## EXERCISE PROMPT
Once you find the line below that has "кондиционер нужно исключительно", output it and every line after it exactly, stopping after the line that has "vafot etdi. Biz", with no pictures.

[[ RECORDS SHOWN, beginning ]]

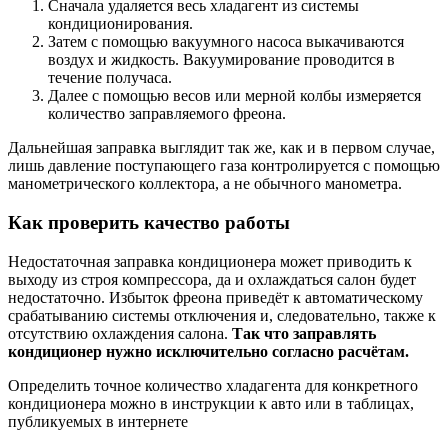
Сначала удаляется весь хладагент из системы
кондиционирования.
Затем с помощью вакуумного насоса выкачиваются
воздух и жидкость. Вакуумирование проводится в
течение получаса.
Далее с помощью весов или мерной колбы измеряется
количество заправляемого фреона.
Дальнейшая заправка выглядит так же, как и в первом случае,
лишь давление поступающего газа контролируется с помощью
манометрического коллектора, а не обычного манометра.
Как проверить качество работы
Недостаточная заправка кондиционера может приводить к
выходу из строя компрессора, да и охлаждаться салон будет
недостаточно. Избыток фреона приведёт к автоматическому
срабатыванию системы отключения и, следовательно, также к
отсутствию охлаждения салона.
Так что заправлять
кондиционер нужно исключительно согласно расчётам.
Определить точное количество хладагента для конкретного
кондиционера можно в инструкции к авто или в таблицах,
публикуемых в интернете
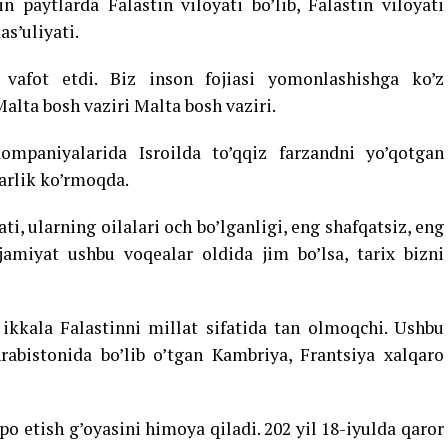
in paytlarda Falastin viloyati bo’lib, Falastin viloyati
s’uliyati.
vafot etdi. Biz inson fojiasi yomonlashishga ko’z
alta bosh vaziri Malta bosh vaziri.
ompaniyalarida Isroilda to’qqiz farzandni yo’qotgan
arlik ko’rmoqda.
i, ularning oilalari och bo’lganligi, eng shafqatsiz, eng
jamiyat ushbu voqealar oldida jim bo’lsa, tarix bizni
 ikkala Falastinni millat sifatida tan olmoqchi. Ushbu
rabistonida bo’lib o’tgan Kambriya, Frantsiya xalqaro
po etish g’oyasini himoya qiladi. 202 yil 18-iyulda qaror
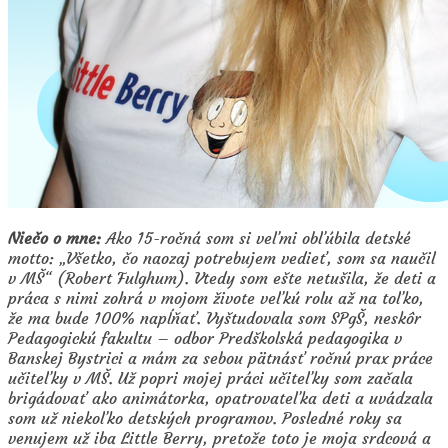
Niečo o mne:
Ako 15-ročná som si veľmi obľúbila detské
motto: „Všetko, čo naozaj potrebujem vedieť, som sa naučil
v MŠ“ (Robert Fulghum). Vtedy som ešte netušila, že deti a
práca s nimi zohrá v mojom živote veľkú rolu až na toľko,
že ma bude 100% napĺňať. Vyštudovala som SPgŠ, neskôr
Pedagogickú fakultu – odbor Predškolská pedagogika v
Banskej Bystrici a mám za sebou pätnásť ročnú prax práce
učiteľky v MŠ. Už popri mojej práci učiteľky som začala
brigádovať ako animátorka, opatrovateľka deti a uvádzala
som už niekoľko detských programov. Posledné roky sa
venujem už iba Little Berry, pretože toto je moja srdcová a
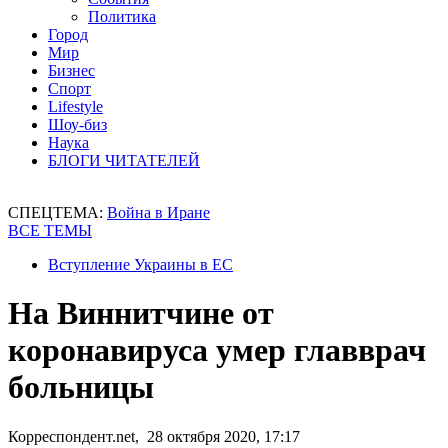
Политика
Город
Мир
Бизнес
Спорт
Lifestyle
Шоу-биз
Наука
БЛОГИ ЧИТАТЕЛЕЙ
СПЕЦТЕМА:
Война в Иране
ВСЕ ТЕМЫ
Вступление Украины в ЕС
На Виннитчине от
коронавируса умер главврач
больницы
Корреспондент.net, 28 октября 2020, 17:17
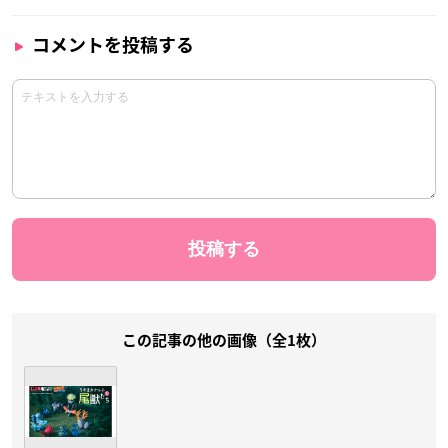
コメントを投稿する
この記事の他の画像（全1枚）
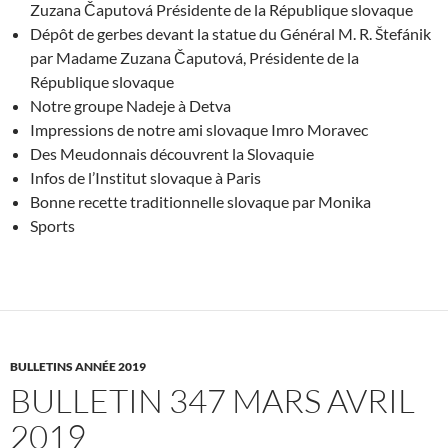
Zuzana Čaputová Présidente de la République slovaque
Dépôt de gerbes devant la statue du Général M. R. Štefánik
par Madame Zuzana Čaputová, Présidente de la
République slovaque
Notre groupe Nadeje à Detva
Impressions de notre ami slovaque Imro Moravec
Des Meudonnais découvrent la Slovaquie
Infos de l’Institut slovaque à Paris
Bonne recette traditionnelle slovaque par Monika
Sports
BULLETINS ANNÉE 2019
BULLETIN 347 MARS AVRIL
2019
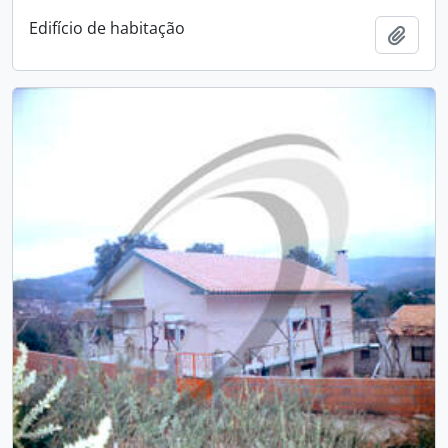
Edifício de habitação
Add t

[[ RECORDS SHOWN, end ]]

## TASK ANSWER
кондиционер нужно исключительно согласно расчётам.
Определить точное количество хладагента для конкретного
кондиционера можно в инструкции к авто или в таблицах,
публикуемых в интернете
in paytlarda Falastin viloyati bo’lib, Falastin viloyati
s’uliyati.
vafot etdi. Biz inson fojiasi yomonlashishga ko’z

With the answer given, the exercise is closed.